» **Task instructions**: Although the data below holds other lines too, output only those from the line with "searchtitle: ONTAP 시스템" up to and including the line with "따라 정합성 보장 그룹을 생성합니다", exactly as they appear.

» **Dataset excerpts**:
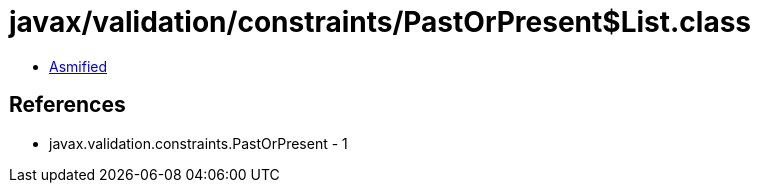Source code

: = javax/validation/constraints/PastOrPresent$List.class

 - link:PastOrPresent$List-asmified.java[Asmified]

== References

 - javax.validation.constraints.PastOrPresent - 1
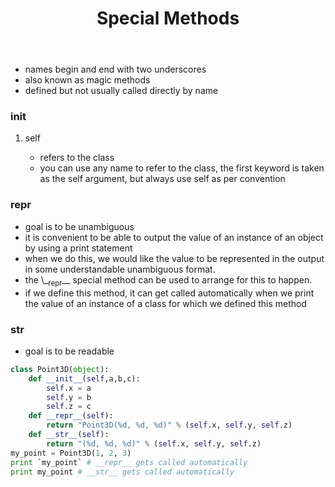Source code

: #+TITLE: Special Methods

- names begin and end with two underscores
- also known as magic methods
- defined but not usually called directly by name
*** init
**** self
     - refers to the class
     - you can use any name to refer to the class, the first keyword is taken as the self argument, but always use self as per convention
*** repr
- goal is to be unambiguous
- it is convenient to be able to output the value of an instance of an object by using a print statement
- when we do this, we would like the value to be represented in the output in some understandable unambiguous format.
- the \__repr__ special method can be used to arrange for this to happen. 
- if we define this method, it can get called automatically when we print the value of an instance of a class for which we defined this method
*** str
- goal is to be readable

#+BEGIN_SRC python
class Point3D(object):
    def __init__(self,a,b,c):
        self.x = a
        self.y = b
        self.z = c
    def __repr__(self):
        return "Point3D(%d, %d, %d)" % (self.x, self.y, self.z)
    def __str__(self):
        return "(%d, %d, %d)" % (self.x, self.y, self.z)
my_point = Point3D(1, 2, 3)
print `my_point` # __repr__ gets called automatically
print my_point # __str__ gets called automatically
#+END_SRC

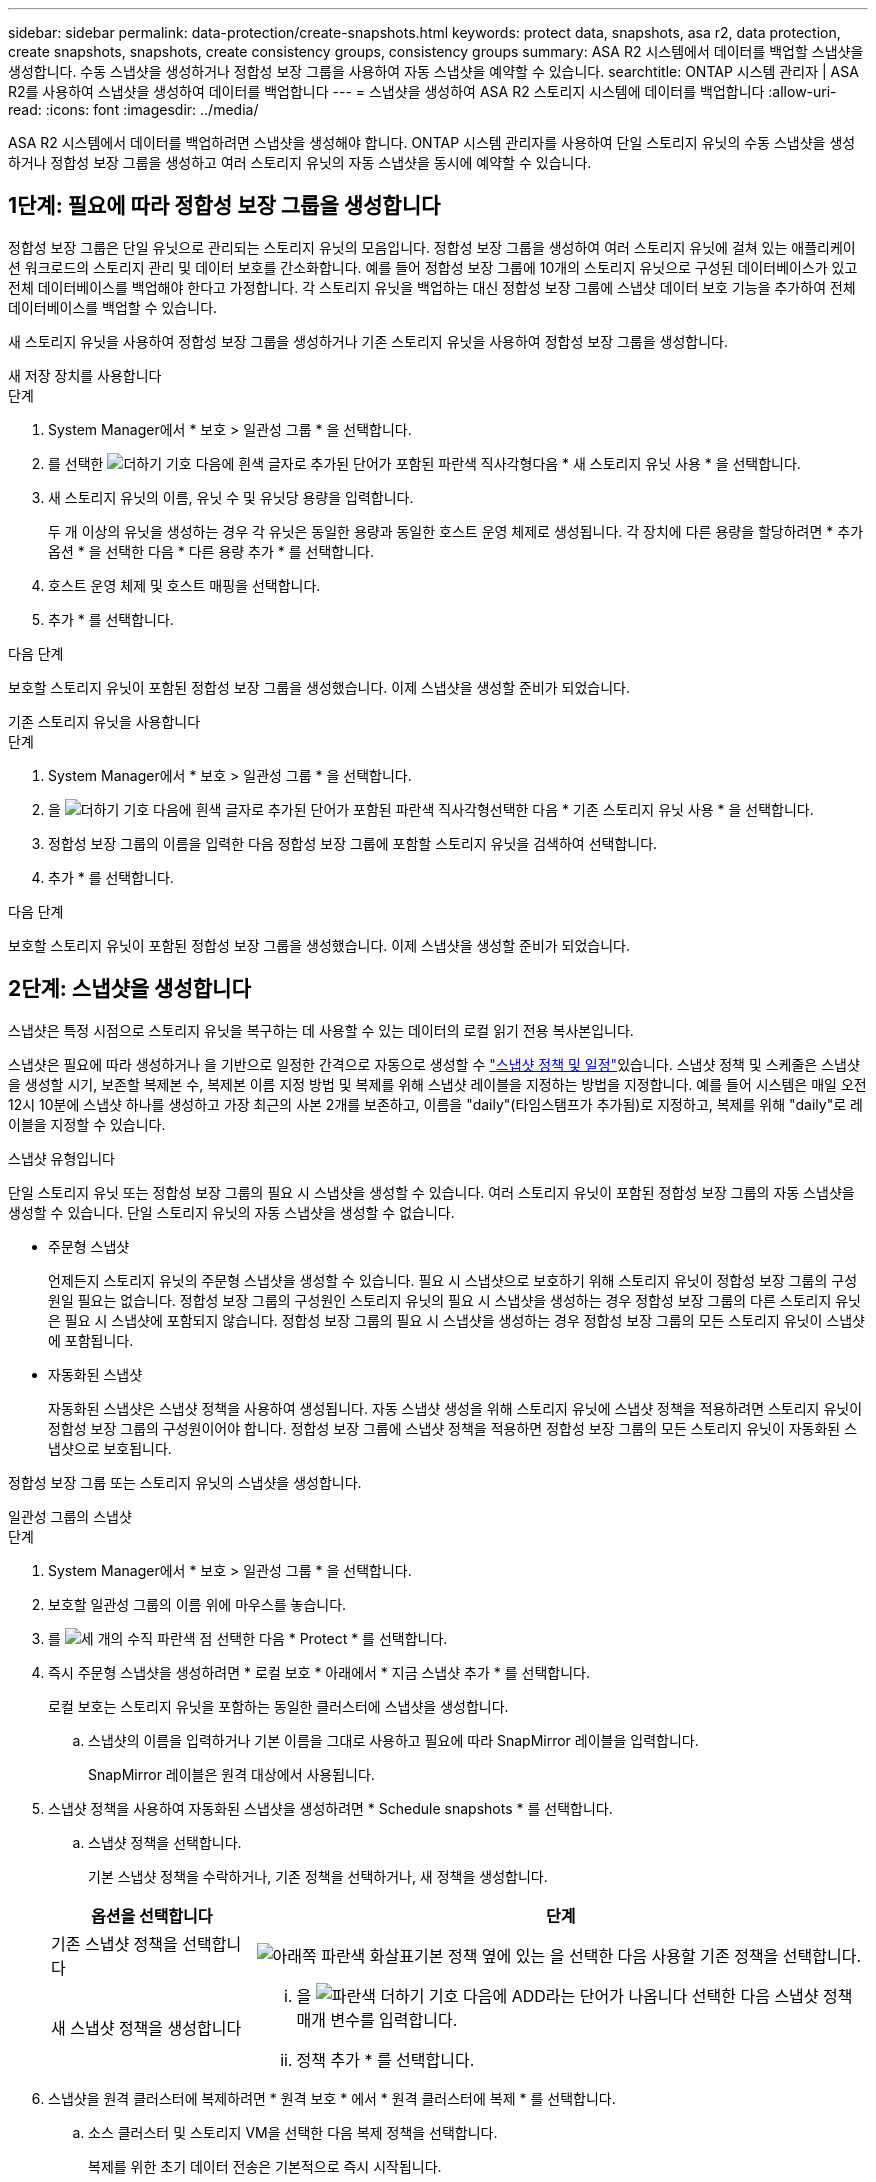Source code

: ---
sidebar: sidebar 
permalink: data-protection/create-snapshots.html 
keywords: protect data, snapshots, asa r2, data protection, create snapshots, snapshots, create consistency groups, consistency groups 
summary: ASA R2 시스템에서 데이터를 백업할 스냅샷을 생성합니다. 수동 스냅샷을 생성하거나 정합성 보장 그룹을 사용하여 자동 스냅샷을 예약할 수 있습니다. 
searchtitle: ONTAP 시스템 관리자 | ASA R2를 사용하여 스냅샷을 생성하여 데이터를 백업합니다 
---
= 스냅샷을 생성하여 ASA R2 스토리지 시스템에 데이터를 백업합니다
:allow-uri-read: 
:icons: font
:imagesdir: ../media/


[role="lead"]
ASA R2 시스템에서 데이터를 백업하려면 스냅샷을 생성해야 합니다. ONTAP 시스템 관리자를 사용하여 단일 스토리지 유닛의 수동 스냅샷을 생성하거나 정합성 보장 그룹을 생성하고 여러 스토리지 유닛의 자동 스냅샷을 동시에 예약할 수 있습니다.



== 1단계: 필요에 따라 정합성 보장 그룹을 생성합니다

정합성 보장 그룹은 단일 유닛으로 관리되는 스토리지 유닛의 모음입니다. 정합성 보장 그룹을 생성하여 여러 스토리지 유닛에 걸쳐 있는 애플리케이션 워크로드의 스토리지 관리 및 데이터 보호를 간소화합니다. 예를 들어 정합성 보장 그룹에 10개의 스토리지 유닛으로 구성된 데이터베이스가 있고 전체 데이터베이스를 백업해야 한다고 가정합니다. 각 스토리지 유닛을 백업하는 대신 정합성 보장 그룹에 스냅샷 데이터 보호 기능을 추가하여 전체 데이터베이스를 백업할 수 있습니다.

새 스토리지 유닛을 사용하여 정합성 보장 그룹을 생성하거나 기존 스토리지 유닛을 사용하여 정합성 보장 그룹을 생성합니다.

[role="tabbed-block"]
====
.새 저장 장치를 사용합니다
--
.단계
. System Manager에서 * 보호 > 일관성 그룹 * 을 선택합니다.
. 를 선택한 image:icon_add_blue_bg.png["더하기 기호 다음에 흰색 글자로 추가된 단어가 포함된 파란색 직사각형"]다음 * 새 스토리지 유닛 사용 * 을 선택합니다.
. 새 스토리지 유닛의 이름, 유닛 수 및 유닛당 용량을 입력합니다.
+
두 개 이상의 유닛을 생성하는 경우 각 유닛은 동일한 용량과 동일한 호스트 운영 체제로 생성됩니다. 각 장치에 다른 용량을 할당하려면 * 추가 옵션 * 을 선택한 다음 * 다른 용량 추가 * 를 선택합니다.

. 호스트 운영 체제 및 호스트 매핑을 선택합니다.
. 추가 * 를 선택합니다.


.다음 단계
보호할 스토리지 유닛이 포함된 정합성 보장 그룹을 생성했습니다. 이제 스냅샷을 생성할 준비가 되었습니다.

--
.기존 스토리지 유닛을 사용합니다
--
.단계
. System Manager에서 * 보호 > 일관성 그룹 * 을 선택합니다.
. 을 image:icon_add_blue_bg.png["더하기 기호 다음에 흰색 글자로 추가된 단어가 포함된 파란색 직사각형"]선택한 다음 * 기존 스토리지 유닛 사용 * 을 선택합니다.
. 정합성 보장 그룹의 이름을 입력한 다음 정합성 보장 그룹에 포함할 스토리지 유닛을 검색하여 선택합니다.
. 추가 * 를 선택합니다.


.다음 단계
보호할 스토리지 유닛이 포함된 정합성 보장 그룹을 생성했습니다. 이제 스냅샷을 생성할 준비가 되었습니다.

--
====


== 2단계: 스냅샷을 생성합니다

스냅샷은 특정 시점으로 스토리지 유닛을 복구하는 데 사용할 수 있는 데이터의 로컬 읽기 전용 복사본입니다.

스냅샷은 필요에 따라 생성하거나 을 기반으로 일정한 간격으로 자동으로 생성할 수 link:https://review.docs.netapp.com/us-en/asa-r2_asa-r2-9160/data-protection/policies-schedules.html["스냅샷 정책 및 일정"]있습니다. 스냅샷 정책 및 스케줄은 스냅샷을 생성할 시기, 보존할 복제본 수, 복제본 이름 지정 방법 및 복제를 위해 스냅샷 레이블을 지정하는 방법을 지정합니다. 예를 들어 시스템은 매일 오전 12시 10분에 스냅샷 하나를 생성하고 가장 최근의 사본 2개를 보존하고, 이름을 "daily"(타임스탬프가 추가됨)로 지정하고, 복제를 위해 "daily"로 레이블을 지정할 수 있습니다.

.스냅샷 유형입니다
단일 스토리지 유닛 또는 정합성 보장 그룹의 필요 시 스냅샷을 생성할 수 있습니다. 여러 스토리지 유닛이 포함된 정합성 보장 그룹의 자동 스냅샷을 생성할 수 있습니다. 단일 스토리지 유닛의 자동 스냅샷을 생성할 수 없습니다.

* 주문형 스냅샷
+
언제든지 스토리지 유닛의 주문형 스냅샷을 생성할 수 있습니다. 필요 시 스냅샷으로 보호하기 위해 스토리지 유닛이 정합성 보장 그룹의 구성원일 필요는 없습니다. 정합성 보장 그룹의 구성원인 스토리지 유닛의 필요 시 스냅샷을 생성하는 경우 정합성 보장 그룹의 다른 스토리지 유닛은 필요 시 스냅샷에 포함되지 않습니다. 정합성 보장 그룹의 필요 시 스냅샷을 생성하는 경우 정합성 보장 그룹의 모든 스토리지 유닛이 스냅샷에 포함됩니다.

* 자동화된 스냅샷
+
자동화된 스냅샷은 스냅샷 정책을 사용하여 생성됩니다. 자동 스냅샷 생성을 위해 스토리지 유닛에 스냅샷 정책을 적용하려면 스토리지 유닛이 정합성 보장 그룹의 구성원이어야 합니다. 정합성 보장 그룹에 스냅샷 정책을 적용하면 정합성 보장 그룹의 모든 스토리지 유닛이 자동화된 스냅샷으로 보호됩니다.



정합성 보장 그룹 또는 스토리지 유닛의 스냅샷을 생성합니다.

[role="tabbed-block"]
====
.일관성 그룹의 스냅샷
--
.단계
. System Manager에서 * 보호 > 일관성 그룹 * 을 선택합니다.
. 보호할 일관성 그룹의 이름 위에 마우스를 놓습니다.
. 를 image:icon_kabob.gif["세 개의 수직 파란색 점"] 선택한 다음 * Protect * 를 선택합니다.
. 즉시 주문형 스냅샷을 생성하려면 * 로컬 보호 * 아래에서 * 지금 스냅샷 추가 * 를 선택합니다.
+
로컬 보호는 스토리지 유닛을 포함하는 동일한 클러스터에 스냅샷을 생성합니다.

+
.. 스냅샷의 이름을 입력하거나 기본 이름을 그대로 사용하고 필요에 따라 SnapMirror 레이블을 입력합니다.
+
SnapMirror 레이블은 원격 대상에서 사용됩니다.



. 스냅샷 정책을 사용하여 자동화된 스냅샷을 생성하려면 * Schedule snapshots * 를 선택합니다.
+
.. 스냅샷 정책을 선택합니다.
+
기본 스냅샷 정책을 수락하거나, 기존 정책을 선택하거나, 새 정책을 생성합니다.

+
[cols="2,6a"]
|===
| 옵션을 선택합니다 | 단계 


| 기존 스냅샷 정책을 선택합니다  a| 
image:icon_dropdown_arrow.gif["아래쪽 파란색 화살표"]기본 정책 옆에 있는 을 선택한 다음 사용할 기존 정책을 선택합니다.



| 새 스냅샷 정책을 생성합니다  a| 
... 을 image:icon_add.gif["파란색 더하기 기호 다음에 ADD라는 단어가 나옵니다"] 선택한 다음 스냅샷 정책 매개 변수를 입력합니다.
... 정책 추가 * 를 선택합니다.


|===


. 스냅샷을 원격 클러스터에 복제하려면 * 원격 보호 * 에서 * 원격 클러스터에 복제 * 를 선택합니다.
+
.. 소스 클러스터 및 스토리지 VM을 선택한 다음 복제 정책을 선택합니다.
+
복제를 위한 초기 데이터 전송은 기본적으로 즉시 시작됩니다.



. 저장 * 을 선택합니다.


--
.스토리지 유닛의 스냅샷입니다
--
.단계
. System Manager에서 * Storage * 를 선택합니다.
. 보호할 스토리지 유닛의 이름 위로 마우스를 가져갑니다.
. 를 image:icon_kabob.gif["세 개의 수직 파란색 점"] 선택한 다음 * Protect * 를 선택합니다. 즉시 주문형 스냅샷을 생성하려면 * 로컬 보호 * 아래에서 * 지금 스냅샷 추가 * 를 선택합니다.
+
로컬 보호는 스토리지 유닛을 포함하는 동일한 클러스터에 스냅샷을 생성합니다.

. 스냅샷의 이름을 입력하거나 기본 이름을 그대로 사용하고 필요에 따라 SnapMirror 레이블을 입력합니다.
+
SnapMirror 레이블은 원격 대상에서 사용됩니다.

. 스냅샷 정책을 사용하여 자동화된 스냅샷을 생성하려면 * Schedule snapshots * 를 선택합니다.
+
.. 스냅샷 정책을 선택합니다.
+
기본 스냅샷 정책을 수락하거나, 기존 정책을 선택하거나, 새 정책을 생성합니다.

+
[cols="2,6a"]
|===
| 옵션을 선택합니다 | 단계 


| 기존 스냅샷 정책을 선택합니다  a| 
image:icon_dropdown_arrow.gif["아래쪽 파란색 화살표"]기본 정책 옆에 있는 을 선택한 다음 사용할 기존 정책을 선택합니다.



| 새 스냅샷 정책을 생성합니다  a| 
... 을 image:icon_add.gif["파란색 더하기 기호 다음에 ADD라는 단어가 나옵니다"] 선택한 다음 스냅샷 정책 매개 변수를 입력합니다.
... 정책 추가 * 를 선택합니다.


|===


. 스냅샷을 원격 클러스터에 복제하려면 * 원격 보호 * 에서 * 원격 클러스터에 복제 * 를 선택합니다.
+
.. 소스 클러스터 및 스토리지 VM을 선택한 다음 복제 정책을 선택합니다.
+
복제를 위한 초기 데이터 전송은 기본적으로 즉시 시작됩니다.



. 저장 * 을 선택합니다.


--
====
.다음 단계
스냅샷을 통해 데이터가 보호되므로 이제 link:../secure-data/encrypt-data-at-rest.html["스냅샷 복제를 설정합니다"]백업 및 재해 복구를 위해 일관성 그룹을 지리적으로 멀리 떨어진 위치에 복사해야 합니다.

» **Output below**:
searchtitle: ONTAP 시스템 관리자 | ASA R2를 사용하여 스냅샷을 생성하여 데이터를 백업합니다 
---
= 스냅샷을 생성하여 ASA R2 스토리지 시스템에 데이터를 백업합니다
:allow-uri-read: 
:icons: font
:imagesdir: ../media/


[role="lead"]
ASA R2 시스템에서 데이터를 백업하려면 스냅샷을 생성해야 합니다. ONTAP 시스템 관리자를 사용하여 단일 스토리지 유닛의 수동 스냅샷을 생성하거나 정합성 보장 그룹을 생성하고 여러 스토리지 유닛의 자동 스냅샷을 동시에 예약할 수 있습니다.



== 1단계: 필요에 따라 정합성 보장 그룹을 생성합니다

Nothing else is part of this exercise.